These foundational questions no wonder pushes the nine-member bench in a corner. The first step naturally would be to create a framework to perceive the letter and the spirit of Privacy. The favoured approach so far has been to look at a three-tier structure concerning the “intimate”, the “private”, and “public” spheres of one’s existence, with differential degrees of enforced stringency. This complexity aside, Privacy is its essence is the right to “left alone” and control what information can be collected and what can be shared. It the proverbial social contract between the individual, society, and state, enshrining non-interference.

 

The Government has set in motion a draft data protection bill to codify how data is to be collected, stored, and used.
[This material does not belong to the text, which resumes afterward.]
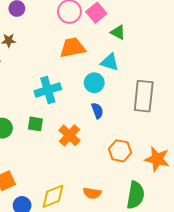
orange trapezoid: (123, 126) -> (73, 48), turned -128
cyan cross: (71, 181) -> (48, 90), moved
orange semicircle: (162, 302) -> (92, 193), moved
Though a step in the right direction, it will nevertheless be a piecemeal measure which ignores the need for wider safeguards against exceptions which are bound to creep in the name of “public safety” and “national security”.

 

It is worth emphasizing that explicit articulation of Privacy as a Right is new even in the West. Though not precisely mentioned in the US Constitution, it is protected by the Fourth Amendment. Moreover, a strong tradition of Privacy torts in American courts acts as a natural deterrent. The Data Protection Directive of the European Union (EU) provides similar controls, but additionally the EU has a ‘Right to be Forgotten’ enables consensual deletion of digital footprints. In Canada, a dedicated Privacy Commissioner ensures oversight and implementation of various Privacy regulations while in Australia, the Privacy Act (1988) provides guidelines for the regulation and use of personal data.

 

As India aspires to graduate towards a first world existence, these precedents should ideally set its societal tone, if not in body, then in spirit. The Supreme Court's judgement is bound to be layered and multi-dimensional, but a libertarian view insulated from the pulls of confrontational politics would be most welcome!